Les étudiants, les administratifs et un grand nombre de professeurs soutiennent la démarche.

Quand tu déposes les 3000 signatures au conseil, tu es surpris. La direction a déjà tout lancé, ce n’est plus qu’une question d’un ou deux mois, tout au plus. Après avoir passé un temps absurde à parler avec tous les acteurs possibles de l’université, milité plus qu’étudié, entendu les témoignages les plus déprimants ou rageants, ainsi que les propos les plus sexistes possibles, tu vois enfin la fin du tunnel.

Tout ça valait le coup, on a réussi collectivement à faire bouger les choses !

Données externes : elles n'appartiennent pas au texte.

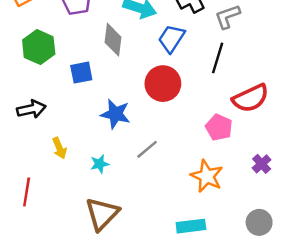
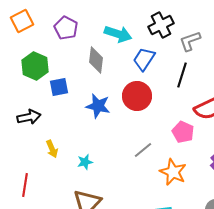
blue square: (81, 73) -> (59, 87), moved
blue star: (115, 114) -> (98, 106), moved
gray line: (147, 149) -> (143, 150), moved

Sauf que non, rien, rien de rien de rien. Aucune mission n’est mise en place. Moi, j’ai fini mes études et je ne suis pas surpris d’entendre les mêmes excuses que la présidence donne à celles et ceux de mon syndic qui ont pris le relais : « Ça prend du temps » ; « Il ne faut pas brusquer les choses et que ce soit mal perçu » ; « Il ne faut pas abîmer l’image de notre université » ; « Il faut réussir à mettre tout le monde d’accord »…

Vient le moment où tu ne sais plus si c’est de l’indifférence, de l’incompétence ou de la complicité. Cela fait trois ans maintenant que, pour la première fois, je demandais à ce que ces missions soient mises en place.

J’ai eu le temps d’obtenir deux diplômes sans que les plus grands esprits de la Nation ne mettent en place des missions visant simplement à ce que plus de la moitié de la population étudiante (les étudiantes donc !) puissent étudier sans risquer de subir des propos ou des violences sexuels.

Maintenant que se multiplient les tumblr tels paye ta fac ou paye ta recherche dénonçant le sexisme dans les facs, je veux quand même espérer que cette situation peut changer.